• Data section
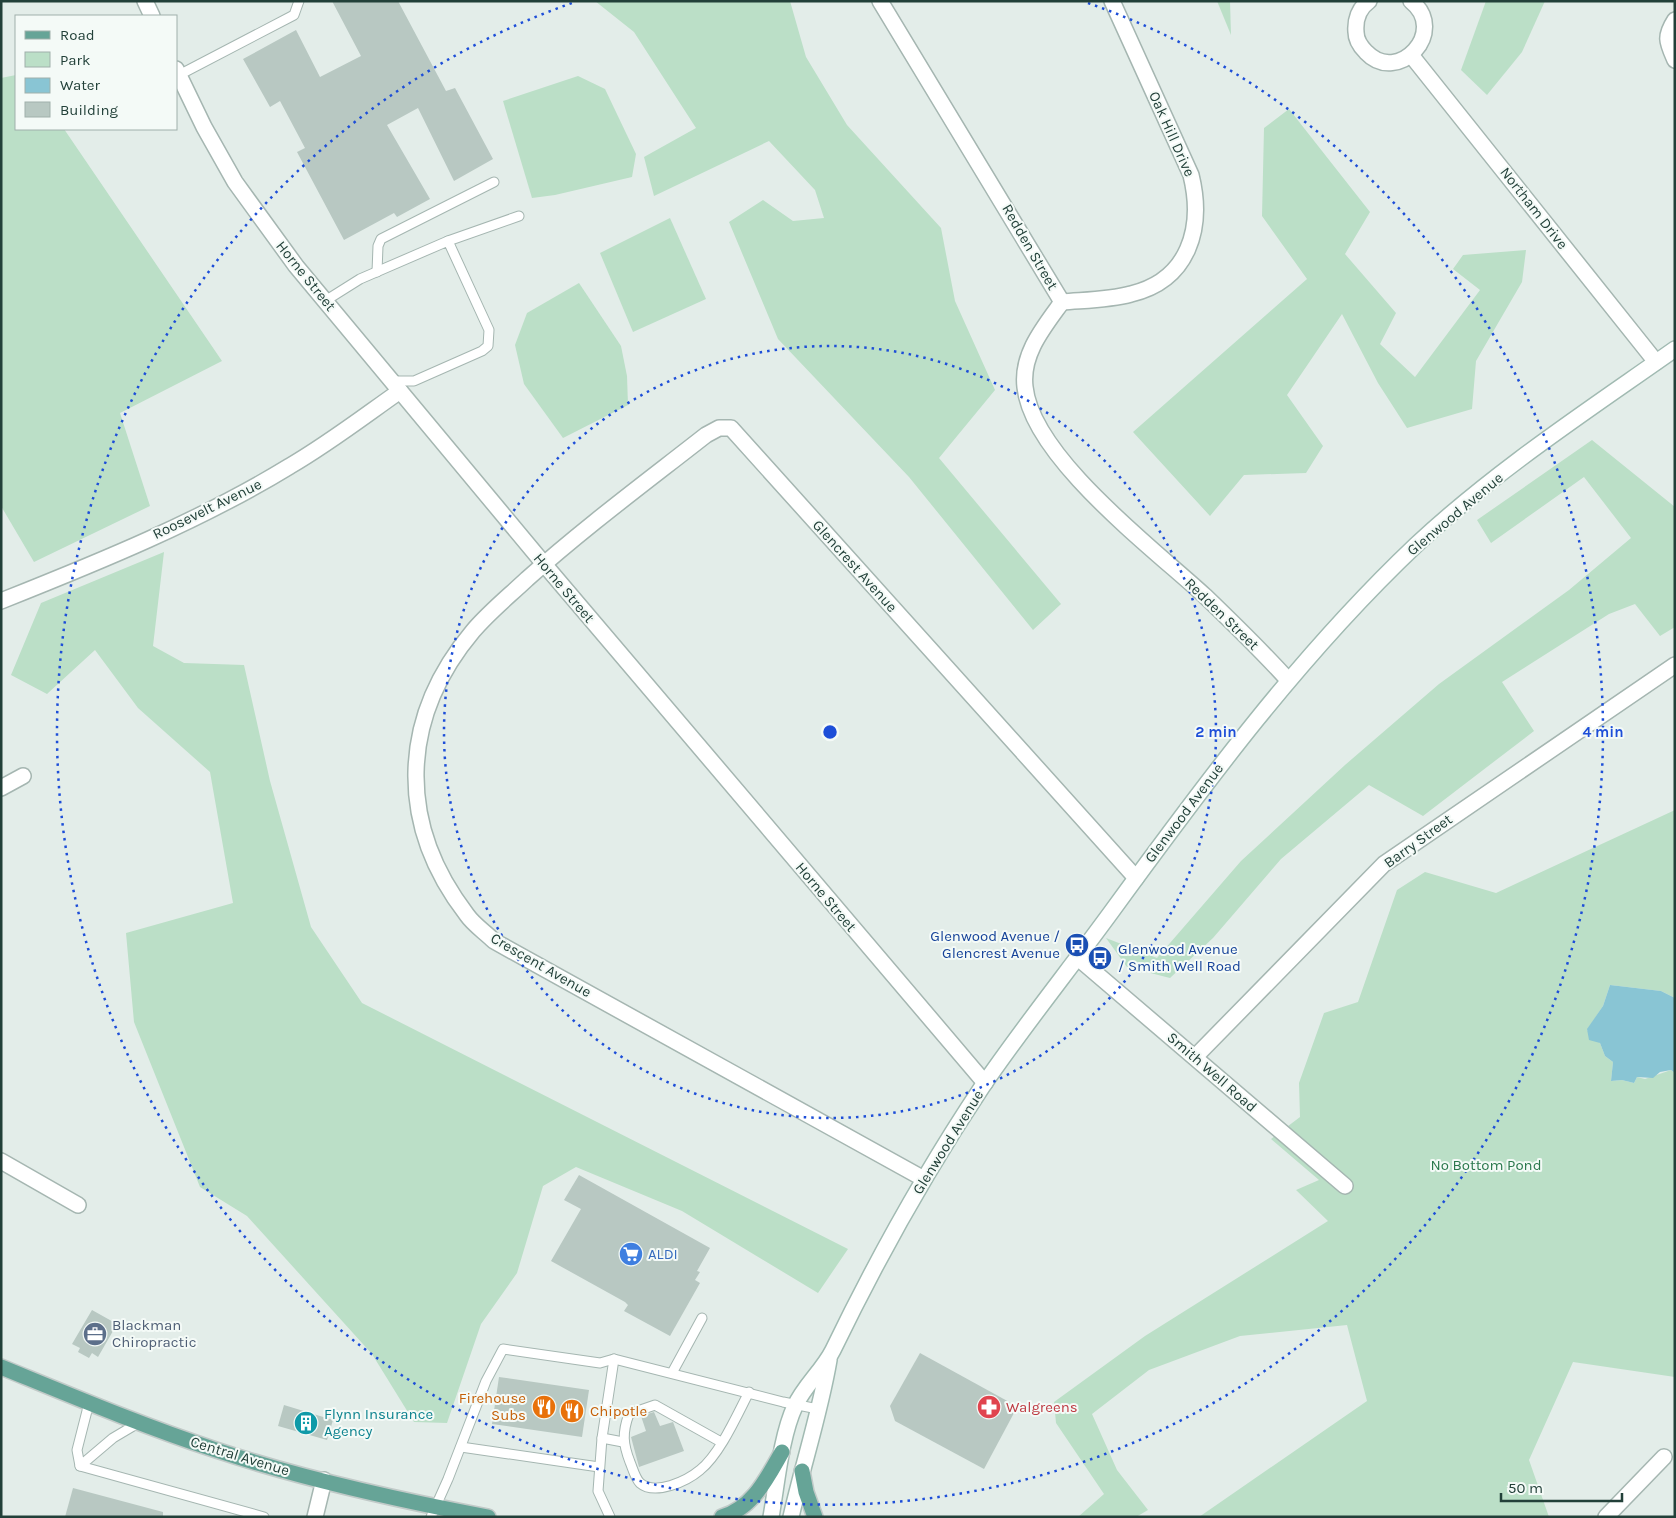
<svg xmlns="http://www.w3.org/2000/svg" width="1676" height="1518" font-family="Karla,sans-serif">
<style>
.green{fill:#bbdfc7}
.water{fill:#89c5d4}
.building{fill:#b8c8c2}
.lines{fill:none;stroke-linecap:round;stroke-linejoin:round}
.lane-casing{stroke:#a5b6b1;stroke-width:11}
.street-casing{stroke:#a5b6b1;stroke-width:18}
.secondary-casing{stroke:#a1bab2;stroke-width:18}
.primary-casing{stroke:#c1cac8;stroke-width:18}
.lane{stroke:#fff;stroke-width:9}
.street{stroke:#fff;stroke-width:15}
.secondary{stroke:#fff;stroke-width:15}
.primary{stroke:#66a497;stroke-width:15}
.ring{fill:none;stroke:#1d4ed8;stroke-width:2.5;stroke-dasharray:2.5 5}
.labels{text-anchor:middle;dominant-baseline:central;stroke-width:4;stroke-linejoin:round;paint-order:stroke}
.street-label{font-size:15px;fill:#224039;stroke:#f4faf7}
.transit-label{font-size:15px;fill:#164399;stroke:#f4faf7;text-anchor:end}
.park-label{font-size:15px;fill:#2a784c;stroke:#f4faf7}
.shop-label{font-size:15px;fill:#366cbe;stroke:#f4faf7;text-anchor:start}
.service-label{font-size:15px;fill:#4e5e75;stroke:#f4faf7;text-anchor:start}
.food-label{font-size:15px;fill:#c56008;stroke:#f4faf7;text-anchor:end}
.health-label{font-size:15px;fill:#be3a42;stroke:#f4faf7;text-anchor:start}
.culture-label{font-size:15px;fill:#0d838f;stroke:#f4faf7;text-anchor:start}
.centre{fill:#1d4ed8;stroke:#f4faf7;stroke-width:2.5}
.ring-label{font-size:15px;text-anchor:middle;font-weight:bold;fill:#1d4ed8;stroke:#f4faf7;stroke-width:4;stroke-linejoin:round;paint-order:stroke}
</style>
<rect width="100%" height="100%" fill="#e3ede9"/>
<g class="green">
<polygon points="595,1 790,1 806,57 847,125 941,228 955,301 995,390 939,458 1061,604 1033,630 909,477 778,339 729,222 763,200 793,221 824,218 815,190 769,141 654,196 644,157 696,128 634,32"/>
<polygon points="1217,1 1230,1 1231,35"/>
<polygon points="1486,1 1545,1 1522,52 1487,95 1461,70"/>
<polygon points="16,75 16,129 64,129 222,361 120,413 150,506 34,562 1,506 1,78"/>
<polygon points="578,76 605,89 636,154 632,177 555,195 532,198 503,101"/>
<polygon points="1289,109 1370,212 1345,254 1396,313 1380,344 1415,377 1480,290 1453,269 1463,255 1526,250 1522,282 1476,361 1472,409 1407,428 1378,383 1342,314 1287,395 1323,446 1306,473 1244,475 1210,516 1133,432 1307,279 1262,216 1264,128"/>
<polygon points="670,218 706,299 633,332 600,253"/>
<polygon points="579,283 621,346 627,376 628,405 563,438 524,384 515,345 527,313"/>
<polygon points="1592,440 1675,507 1675,627 1660,636 1635,604 1609,614 1502,682 1534,731 1423,816 1369,785 1281,859 1213,938 1170,978 1127,967 1106,938 1157,958 1241,861 1345,765 1439,684 1569,590 1631,538 1584,477 1491,543 1477,520"/>
<polygon points="164,552 153,646 184,663 244,665 270,781 311,927 362,1003 848,1249 818,1293 682,1211 576,1167 543,1186 517,1273 481,1324 447,1423 414,1422 372,1354 247,1216 200,1187 134,1022 126,933 233,903 210,772 138,708 95,650 47,694 11,675 41,603"/>
<polygon points="1675,810 1675,998 1661,991 1610,985 1603,1006 1587,1030 1600,1043 1605,1056 1613,1062 1611,1081 1622,1080 1634,1083 1637,1077 1645,1079 1671,1070 1675,1073 1675,1377 1573,1362 1529,1460 1549,1517 1199,1517 1367,1401 1347,1325 1240,1336 1149,1370 1092,1414 1117,1470 1148,1510 1136,1517 1078,1517 1104,1494 1056,1423 1054,1402 1145,1336 1328,1221 1296,1190 1319,1180 1271,1139 1300,1117 1299,1083 1324,1013 1358,1002 1397,890 1425,872 1496,893"/>
</g>
<polygon class="water" points="1610,985 1661,991 1675,998 1675,1073 1671,1070 1660,1072 1653,1078 1637,1077 1634,1083 1622,1080 1611,1081 1613,1062 1605,1056 1600,1043 1589,1040 1587,1029 1603,1006"/>
<g class="building">
<polygon points="332,1 398,1 446,91 455,88 493,159 454,181 418,108 387,125 430,199 397,217 394,213 344,240 297,152 305,148 280,101 270,107 243,59 296,30 320,77 361,56"/>
<polygon points="579,1175 710,1248 697,1271 700,1272 695,1280 700,1283 670,1336 624,1311 628,1305 625,1302 551,1261 581,1209 564,1200"/>
<polygon points="92,1310 117,1324 98,1357 92,1353 89,1358 78,1352 80,1348 72,1344"/>
<polygon points="920,1353 1011,1403 1014,1413 984,1469 895,1421 890,1406"/>
<polygon points="499,1377 589,1390 582,1437 492,1424"/>
<polygon points="284,1405 333,1420 327,1440 278,1426"/>
<polygon points="654,1412 660,1426 673,1422 684,1451 639,1467 631,1437 646,1431 641,1416"/>
<polygon points="73,1488 163,1512 163,1517 65,1517"/>
</g>
<g class="lines">
<g class="lane-casing">
<g id="lane">
<polyline points="179,75 294,15 299,1"/>
<polyline points="448,241 519,216"/>
<polyline points="377,272 378,246 381,239 494,182"/>
<polyline points="325,301 360,279 448,241 489,330 488,346 482,351 414,381 392,381"/>
<polyline points="672,1373 702,1318"/>
<polyline points="89,1403 77,1450 80,1466 113,1438 140,1422"/>
<polyline points="602,1438 623,1442"/>
<path d="M721,1442L655,1405L629,1414C622,1433 623,1444 630,1462C633,1469 635,1478 640,1483C655,1496 687,1481 700,1470C720,1454 737,1415 749,1392"/>
<polyline points="461,1447 599,1467"/>
<polyline points="80,1466 264,1517"/>
<polyline points="431,1517 448,1479 486,1381 503,1349 600,1363 614,1359"/>
<polyline points="610,1517 598,1491 602,1438 614,1359 783,1402 818,1409"/>
</g>
</g>
<g class="street-casing">
<g id="street">
<polyline points="145,1 152,16"/>
<polyline points="880,1 1062,302"/>
<path d="M1369,1C1359,8 1355,20 1356,32C1356,40 1360,46 1366,52C1398,86 1449,31 1411,1"/>
<path d="M1675,20C1664,37 1667,42 1675,60"/>
<polyline points="1411,55 1656,362"/>
<polyline points="176,69 204,127 235,182 296,266 544,564 985,1083"/>
<path d="M1062,302C1044,327 1021,354 1025,387C1032,457 1154,549 1205,596C1233,623 1262,651 1288,680"/>
<path d="M1062,302C1085,300 1109,300 1131,294C1189,280 1204,228 1191,175L1112,1"/>
<path d="M1,601C99,562 200,521 290,466C328,444 363,417 400,391"/>
<polyline points="1,788 23,776"/>
<polyline points="1078,958 1345,1186"/>
<polyline points="1195,1057 1384,864 1675,665"/>
<polyline points="1,1161 78,1205"/>
<path d="M924,1179L494,941C485,932 474,925 467,915C397,824 399,719 473,631C489,612 509,596 527,579C584,528 646,482 706,435L719,428H731L1136,878"/>
<polyline points="315,1517 324,1480"/>
<polyline points="1606,1517 1664,1457"/>
</g>
</g>
<g class="secondary-casing">
<g id="secondary">
<path d="M771,1517C777,1483 781,1436 795,1406C804,1386 823,1370 833,1350C877,1259 926,1171 982,1087C1023,1027 1069,970 1112,911C1206,782 1300,655 1416,545C1495,471 1587,411 1675,349"/>
<path d="M791,1517C803,1464 820,1413 829,1360"/>
</g>
</g>
<g class="primary-casing">
<g id="primary">
<path d="M1,1367C72,1396 143,1426 216,1450C303,1479 398,1500 488,1517"/>
<polyline points="802,1471 806,1492 815,1517"/>
<path d="M722,1517C753,1508 767,1478 782,1452"/>
</g>
</g>
<use href="#lane" class="lane"/>
<use href="#street" class="street"/>
<use href="#secondary" class="secondary"/>
<use href="#primary" class="primary"/>
</g>
<g class="ring">
<circle cx="830" cy="732" r="386"/>
<path d="M1088 3A773 773 0 1 1 572 3"/>
</g>
<defs>
<g id="bus-disc" transform="scale(1.25)"><circle r="9.5" fill="#1a4fb4" stroke="#f4faf7"/><path d="M-5-6H5V4H4V6H2V4H-2V6H-4V4H-5ZM-3.5-4V0h7V-4ZM-3.5 1.2v1.5H-2V1.2ZM2 1.2v1.5H3.5V1.2Z" fill="#fff"/></g>
<g id="supermarket-disc" transform="scale(1.25)"><circle r="9.5" fill="#3f7fe0" stroke="#f4faf7"/><path d="M-6-5.5h2.5l.6 2H6L4.5 2H-2.5L-4.4-4H-6ZM-1.5 3.2a1.3 1.3 0 1 0 .1 0ZM3 3.2a1.3 1.3 0 1 0 .1 0Z" fill="#fff"/></g>
<g id="office-disc" transform="scale(1.25)"><circle r="9.5" fill="#5c6f8a" stroke="#f4faf7"/><path d="M-6-3h4V-5.5h4V-3h4V5H-6ZM-1-4.5V-3h2v-1.5ZM-6 0V1H6V0Z" fill="#fff"/></g>
<g id="restaurant-disc" transform="scale(1.25)"><circle r="9.5" fill="#e8710a" stroke="#f4faf7"/><path d="M-5-6h1v4h1v-4h1v4h1v-4h1v5L-1.5 .5V6h-2V.5L-5-1ZM5-6V6H3V1.5H1.5Q1.5-4 5-6Z" fill="#fff"/></g>
<g id="pharmacy-disc" transform="scale(1.25)"><circle r="9.5" fill="#e0444e" stroke="#f4faf7"/><path d="M-2-6h4v4h4v4h-4v4h-4v-4h-4v-4h4Z" fill="#fff"/></g>
<g id="building-disc" transform="scale(1.25)"><circle r="9.5" fill="#0f9aa8" stroke="#f4faf7"/><path d="M-4-6H4V6H1V3H-1V6H-4ZM-2.5-4.3h1.7v1.8h-1.7ZM.8-4.3h1.7v1.8H.8ZM-2.5-1h1.7V.8h-1.7ZM.8-1h1.7V.8H.8Z" fill="#fff"/></g>
</defs>
<g fill-rule="evenodd">
<use href="#bus-disc" x="1077" y="945"/>
<use href="#bus-disc" x="1100" y="958"/>
<use href="#supermarket-disc" x="631" y="1254"/>
<use href="#office-disc" x="95" y="1334"/>
<use href="#restaurant-disc" x="544" y="1407"/>
<use href="#pharmacy-disc" x="989" y="1407"/>
<use href="#restaurant-disc" x="572" y="1411"/>
<use href="#building-disc" x="306" y="1423"/>
</g>
<g class="labels">
<g class="street-label">
<text transform="translate(1172 134) rotate(66)">Oak Hill Drive</text>
<text transform="translate(1534 208) rotate(52)">Northam Drive</text>
<text transform="translate(1030 247) rotate(60)">Redden Street</text>
<text transform="translate(306 276) rotate(51)">Horne Street</text>
<text transform="translate(207 509) rotate(-26)">Roosevelt Avenue</text>
<text transform="translate(1455 514) rotate(-40)">Glenwood Avenue</text>
<text transform="translate(855 566) rotate(48)">Glencrest Avenue</text>
<text transform="translate(564 588) rotate(50)">Horne Street</text>
<text transform="translate(1222 614) rotate(44)">Redden Street</text>
<text transform="translate(1184 813) rotate(-53)">Glenwood Avenue</text>
<text transform="translate(1418 841) rotate(-36)">Barry Street</text>
<text transform="translate(826 897) rotate(50)">Horne Street</text>
<text transform="translate(541 965) rotate(30)">Crescent Avenue</text>
<text transform="translate(1212 1072) rotate(41)">Smith Well Road</text>
<text transform="translate(948 1142) rotate(-58)">Glenwood Avenue</text>
<text transform="translate(240 1456) rotate(17)">Central Avenue</text>
</g>
<g class="transit-label">
<text x="1060" y="936">Glenwood Avenue /<tspan x="1060" dy="17">Glencrest Avenue</tspan></text>
<text x="1118" y="949" text-anchor="start">Glenwood Avenue<tspan x="1118" dy="17">/ Smith Well Road</tspan></text>
</g>
<g class="park-label">
<text x="1486" y="1165">No Bottom Pond</text>
</g>
<g class="shop-label">
<text x="648" y="1254">ALDI</text>
</g>
<g class="service-label">
<text x="112" y="1325">Blackman<tspan x="112" dy="17">Chiropractic</tspan></text>
</g>
<g class="food-label">
<text x="526" y="1398">Firehouse<tspan x="526" dy="17">Subs</tspan></text>
<text x="590" y="1411" text-anchor="start">Chipotle</text>
</g>
<g class="health-label">
<text x="1006" y="1407">Walgreens</text>
</g>
<g class="culture-label">
<text x="324" y="1414">Flynn Insurance<tspan x="324" dy="17">Agency</tspan></text>
</g>
</g>
<circle cx="830" cy="732" r="8" class="centre"/>
<g class="ring-label">
<text x="1216" y="737">2 min</text>
<text x="1603" y="737">4 min</text>
</g>
<rect width="1676" height="1518" fill="none" stroke="#224039" stroke-width="5"/>
<rect x="15" y="15" width="162" height="115" fill="#f4faf7" stroke="#a0b0ab"/>
<rect x="25" y="31" width="25" height="8" fill="#66a497" stroke="#a0b0ab"/>
<text x="60" y="40" font-size="15" fill="#224039">Road</text>
<rect x="25" y="52" width="25" height="15" fill="#bbdfc7" stroke="#a0b0ab"/>
<text x="60" y="65" font-size="15" fill="#224039">Park</text>
<rect x="25" y="78" width="25" height="15" fill="#89c5d4" stroke="#a0b0ab"/>
<text x="60" y="90" font-size="15" fill="#224039">Water</text>
<rect x="25" y="102" width="25" height="15" fill="#b8c8c2" stroke="#a0b0ab"/>
<text x="60" y="115" font-size="15" fill="#224039">Building</text>
<path d="M1501 1493v8h121v-8" fill="none" stroke="#224039" stroke-width="2.5"/>
<text x="1508" y="1493" font-size="15" fill="#224039" stroke="#f4faf7" stroke-width="4" paint-order="stroke">50 m</text>
</svg>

• Problem description
Among the entries above, copy exactly only the lines starting with the one containing "790,1 806,57 847,125" and going through the one containing "621,346 627,376 628,405", both ends included.

• Answer to this exercise
<polygon points="595,1 790,1 806,57 847,125 941,228 955,301 995,390 939,458 1061,604 1033,630 909,477 778,339 729,222 763,200 793,221 824,218 815,190 769,141 654,196 644,157 696,128 634,32"/>
<polygon points="1217,1 1230,1 1231,35"/>
<polygon points="1486,1 1545,1 1522,52 1487,95 1461,70"/>
<polygon points="16,75 16,129 64,129 222,361 120,413 150,506 34,562 1,506 1,78"/>
<polygon points="578,76 605,89 636,154 632,177 555,195 532,198 503,101"/>
<polygon points="1289,109 1370,212 1345,254 1396,313 1380,344 1415,377 1480,290 1453,269 1463,255 1526,250 1522,282 1476,361 1472,409 1407,428 1378,383 1342,314 1287,395 1323,446 1306,473 1244,475 1210,516 1133,432 1307,279 1262,216 1264,128"/>
<polygon points="670,218 706,299 633,332 600,253"/>
<polygon points="579,283 621,346 627,376 628,405 563,438 524,384 515,345 527,313"/>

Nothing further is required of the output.